A poche ore dall'esordio dell'Iran ai Mondiali contro la Nuova Zelanda (partita pareggiata 2-2), circa 500 oppositori iraniani residenti a Los Angeles si sono dati appuntamento davanti allo stadio SoFi di Inglewood per protestare contro il regime di Teheran.

Il gruppo ha sventolato bandiere iraniane con il leone e il sole al centro, accanto a quelle di Israele e degli Stati Uniti, intonando cori contro gli ayatollah e a favore del re Reza Pahlavi. Musica persiana risuonava dagli amplificatori posti su un piccolo palco su cui si alternano militanti contrari al regime islamista.

Nei serpentoni che avanzavano verso gli ingressi e i metal detector si notavano - in numero assai inferiore - anche iraniani con la bandiera ufficiale della Repubblica Islamica. Qualcuno la indossava sulle spalle, altri la tenevano piegata sotto il braccio. Durante i Mondiali la tensione era sottotraccia, ma il contrasto dei simboli e dei sentimenti era evidente. Attorno alla gigantesca arena al sud di Los Angeles è andata in scena la frattura della comunità di esuli più grande del Paese.

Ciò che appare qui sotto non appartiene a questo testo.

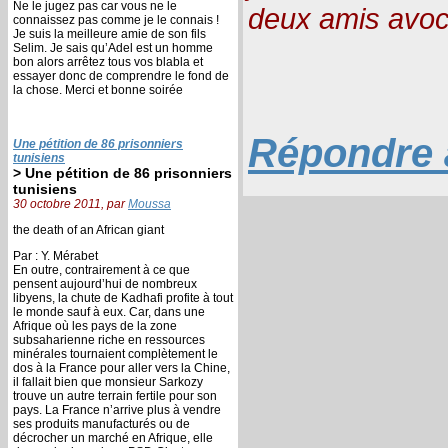
Ne le jugez pas car vous ne le
deux amis avoc
connaissez pas comme je le connais !
Je suis la meilleure amie de son fils
Selim. Je sais qu’Adel est un homme
bon alors arrêtez tous vos blabla et
essayer donc de comprendre le fond de
la chose. Merci et bonne soirée
Répondre à
Une pétition de 86 prisonniers
tunisiens
> Une pétition de 86 prisonniers
tunisiens
30 octobre 2011, par
Moussa
the death of an African giant
Par : Y. Mérabet
En outre, contrairement à ce que
pensent aujourd’hui de nombreux
libyens, la chute de Kadhafi profite à tout
le monde sauf à eux. Car, dans une
Afrique où les pays de la zone
subsaharienne riche en ressources
minérales tournaient complètement le
dos à la France pour aller vers la Chine,
il fallait bien que monsieur Sarkozy
trouve un autre terrain fertile pour son
pays. La France n’arrive plus à vendre
ses produits manufacturés ou de
décrocher un marché en Afrique, elle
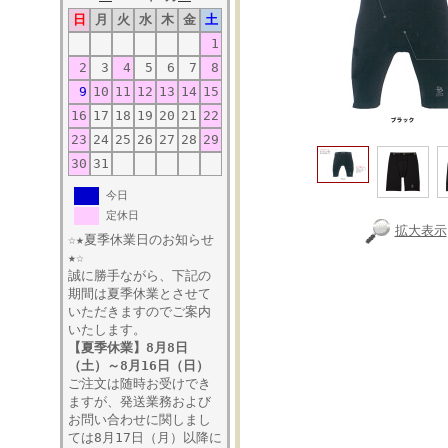
日
月
火
水
木
金
土
1
2
3
4
5
6
7
8
9
10
11
12
13
14
15
16
17
18
19
20
21
22
23
24
25
26
27
28
29
30
31
今日
定休日
拡大表示
☆★夏季休業日のお知らせ
★☆
誠に勝手ながら、下記の
期間は夏季休業とさせて
いただきますのでご案内
いたします。
【夏季休業】8月8日
（土）～8月16日（日）
ご注文は随時お受けでき
ますが、発送業務および
お問い合わせに関しまし
ては8月17日（月）以降に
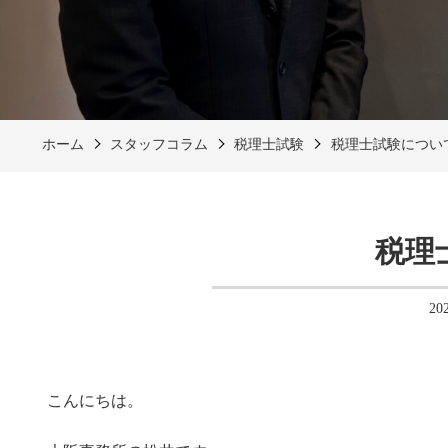
ホーム
スタッフコラム
税理士試験
税理士試験につい
税理
20
こんにちは。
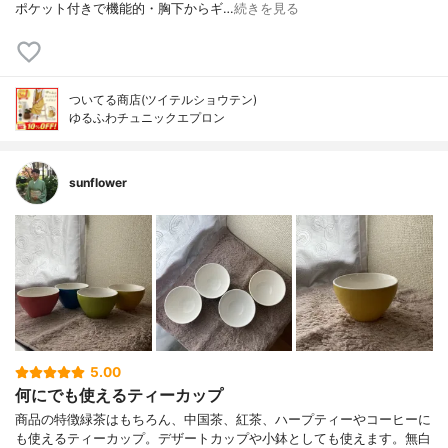
ポケット付きで機能的・胸下からギ…
続きを見る
ついてる商店(ツイテルショウテン)
ゆるふわチュニックエプロン
sunflower
5.00
何にでも使えるティーカップ
商品の特徴緑茶はもちろん、中国茶、紅茶、ハープティーやコーヒーに
も使えるティーカップ。デザートカップや小鉢としても使えます。無白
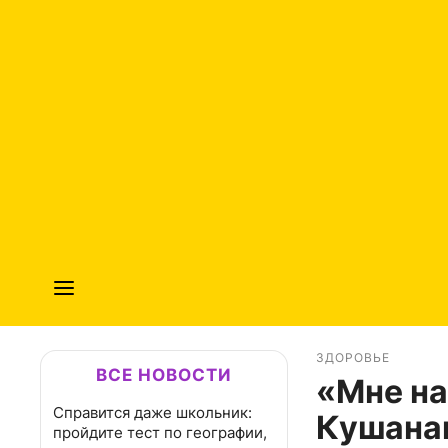
ЗДОРОВЬЕ
ВСЕ НОВОСТИ
«Мне на
Справится даже школьник:
Кушана
пройдите тест по географии,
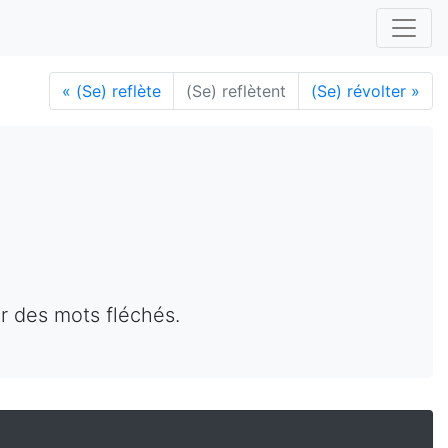
«
(Se) reflète
(Se) reflètent
(Se) révolter
»
ur des mots fléchés.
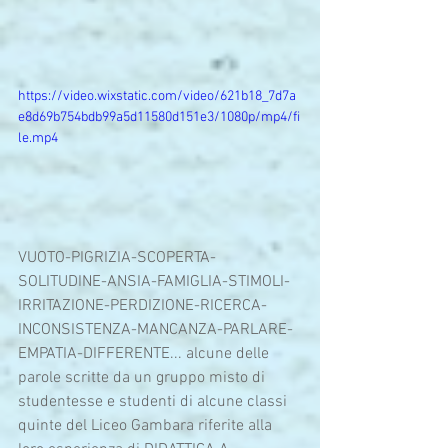
https://video.wixstatic.com/video/621b18_7d7a
e8d69b754bdb99a5d11580d151e3/1080p/mp4/fi
le.mp4
VUOTO-PIGRIZIA-SCOPERTA-
SOLITUDINE-ANSIA-FAMIGLIA-STIMOLI-
IRRITAZIONE-PERDIZIONE-RICERCA-
INCONSISTENZA-MANCANZA-PARLARE-
EMPATIA-DIFFERENTE... alcune delle 
parole scritte da un gruppo misto di 
studentesse e studenti di alcune classi 
quinte del Liceo Gambara riferite alla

Dentro lo stadio tra le tribune quasi piene occhieggiavano sia le bandiere ufficiali della Repubblica Islamica sia quelle con il leone e il sole, che il ministro dello sport iraniano aveva chiesto di non fare accedere all'arena.

Un boato e fischi hanno risuonato al SoFi di Inglewood, quando è partito l'inno della Repubblica islamica dell'Iran all'inizio della partita dei Mondiali di calcio contro la Nuova Zelanda. In molti seguivano le note, a tratti coperte da chi invece si oppone al regime di Teheran ed è venuto allo stadio con le bandiere precedenti alla rivoluzione del 1979. 

Dopo le tensioni legate alla geopolitica, a Los Angeles la partita tra Iran e Nuova Zelanda, come detto, è terminata con un pareggio 2-2. Un risultato che lascia aperto a ogni scenario il gruppo G, complice il pareggio tra Belgio ed Egitto.